President Obama had campaigned for the White House as a critic of the Bush administration’s version of military commissions. One of his first acts after taking office was to halt all the prosecutions then underway at the American military base in Cuba — including the case against Mr. Khadr.

But Mr. Obama and his advisors later decided that it was necessary to keep a form of the tribunals if some detainees were to receive any trial at all. The commission rules provided greater flexibility than civilian court about the admission of certain evidence, like hearsay and material gathered from the battlefield.

The administration spent months working with Congress to set up new commission rules that provide greater protections to defendants. It then restarted the trials in November 2009, hoping that the overhaul would change their global image as a second-class justice system. Some allies have refused to provide crucial evidence or witnesses for use in the tribunals,.
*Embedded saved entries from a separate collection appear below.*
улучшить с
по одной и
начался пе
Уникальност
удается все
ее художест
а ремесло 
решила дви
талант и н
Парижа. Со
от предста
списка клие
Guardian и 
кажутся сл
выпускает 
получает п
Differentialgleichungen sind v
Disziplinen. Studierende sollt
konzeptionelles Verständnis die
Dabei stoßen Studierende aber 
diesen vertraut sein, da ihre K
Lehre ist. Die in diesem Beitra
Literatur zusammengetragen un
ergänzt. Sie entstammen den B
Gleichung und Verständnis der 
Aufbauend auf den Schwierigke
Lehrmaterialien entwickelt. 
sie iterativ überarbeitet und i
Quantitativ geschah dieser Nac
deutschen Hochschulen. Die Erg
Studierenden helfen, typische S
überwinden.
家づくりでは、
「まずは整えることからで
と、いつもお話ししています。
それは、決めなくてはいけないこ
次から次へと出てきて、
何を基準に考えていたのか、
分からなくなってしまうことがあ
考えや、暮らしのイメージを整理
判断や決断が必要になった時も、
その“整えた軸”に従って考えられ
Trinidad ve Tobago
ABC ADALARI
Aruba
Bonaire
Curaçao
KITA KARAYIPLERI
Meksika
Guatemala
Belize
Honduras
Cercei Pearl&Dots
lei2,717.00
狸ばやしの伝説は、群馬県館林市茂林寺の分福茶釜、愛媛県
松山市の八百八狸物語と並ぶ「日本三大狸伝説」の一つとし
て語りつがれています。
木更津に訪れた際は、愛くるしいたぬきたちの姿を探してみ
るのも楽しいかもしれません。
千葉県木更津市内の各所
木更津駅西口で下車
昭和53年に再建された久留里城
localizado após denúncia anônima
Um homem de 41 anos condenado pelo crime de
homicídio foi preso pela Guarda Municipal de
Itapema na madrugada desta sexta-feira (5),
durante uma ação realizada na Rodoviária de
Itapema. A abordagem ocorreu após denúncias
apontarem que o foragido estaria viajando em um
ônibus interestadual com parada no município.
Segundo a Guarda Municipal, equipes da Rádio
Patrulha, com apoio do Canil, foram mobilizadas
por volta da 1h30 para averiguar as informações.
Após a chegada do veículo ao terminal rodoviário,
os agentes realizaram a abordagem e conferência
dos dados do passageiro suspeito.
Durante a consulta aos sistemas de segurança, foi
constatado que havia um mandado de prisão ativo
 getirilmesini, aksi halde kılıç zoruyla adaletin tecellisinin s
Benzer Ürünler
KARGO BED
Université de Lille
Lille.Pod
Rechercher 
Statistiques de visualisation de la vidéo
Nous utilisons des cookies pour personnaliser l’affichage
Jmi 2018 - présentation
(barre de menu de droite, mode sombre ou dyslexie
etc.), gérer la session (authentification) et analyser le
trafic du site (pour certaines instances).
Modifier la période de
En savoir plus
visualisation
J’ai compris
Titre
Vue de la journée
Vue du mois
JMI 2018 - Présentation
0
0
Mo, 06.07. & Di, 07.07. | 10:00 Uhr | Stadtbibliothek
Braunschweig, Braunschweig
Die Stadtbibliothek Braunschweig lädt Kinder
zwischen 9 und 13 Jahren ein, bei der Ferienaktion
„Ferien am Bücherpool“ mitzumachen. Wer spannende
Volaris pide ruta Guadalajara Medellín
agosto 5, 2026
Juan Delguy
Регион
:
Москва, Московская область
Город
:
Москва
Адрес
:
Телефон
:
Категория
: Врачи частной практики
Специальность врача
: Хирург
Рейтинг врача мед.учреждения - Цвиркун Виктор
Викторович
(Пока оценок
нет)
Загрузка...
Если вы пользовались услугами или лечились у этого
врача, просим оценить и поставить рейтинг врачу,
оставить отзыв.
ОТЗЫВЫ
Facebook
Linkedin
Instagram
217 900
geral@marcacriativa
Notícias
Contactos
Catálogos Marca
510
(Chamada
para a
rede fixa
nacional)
Still, no one intended Mr. Khadr’s case to become the first trial under the revamped system, complicating efforts to showcase the reforms. But in August, a Sudanese detainee’s trial was averted when the man pled guilty, and Mr. Khadr’s was next in line.

Mr. Khadr, who comes from a family with links to al Qaeda, was a teenager in the summer of 2002 when he was found, heavily wounded, at a Qaeda compound in Afghanistan that had been attacked by United States troops.

A grenade blast in that firefight killed an Army sergeant, Christopher Speer. American investigators later concluded that Mr. Khadr probably threw the grenade, and a videotape found the compound was said to show Mr. Khadr helping to make and plant roadside bombs.

But several factors made the effort to prosecute Mr. Khadr for war crimes unusual.

The centerpiece of the charges against him was not a conventional terrorism offense — the targeting of civilians — but the killing of an enemy in combat. Usually in war, battlefield killing is not prosecuted. But the United States contended that Mr. Khadr lacked the privilege of battlefield immunity because he wore no uniform, among other requirements of the laws of war.

The uniform issue also led to a scramble by the Obama legal team to rewrite commission rules on the eve of a pretrial hearing for Mr. Khadr. Because Central Intelligence Agency drone operators also kill while not wearing uniforms, they rewrote the rules to downgrade murder from a war crime to a domestic law offense.

Moreover, child soldiers are almost never prosecuted for war crimes. That meant that the coverage of Mr. Khadr’s case around the world was dominated by persistent questions about whether the case was appropriate.

On Monday, for example, Human Rights Watch said the United States “should never have pursued the case” because convicting someone of war crimes for actions taken as a juvenile for the first time since World War II “sets a terrible precedent.”

The Khadr plea deal means that the first commission trial in the Obama era is likely to instead be the prosecution of Noor Uthman Mohammed, a Sudanese man captured at a suspected Qaeda safehouse in Pakistan in 2002.

He is accused of being an important Qaeda figure who ran a terrorist training camp, was a Taliban unit commander, and was planning to participate in a terrorist operation against Israel. His trial is scheduled for February 2011.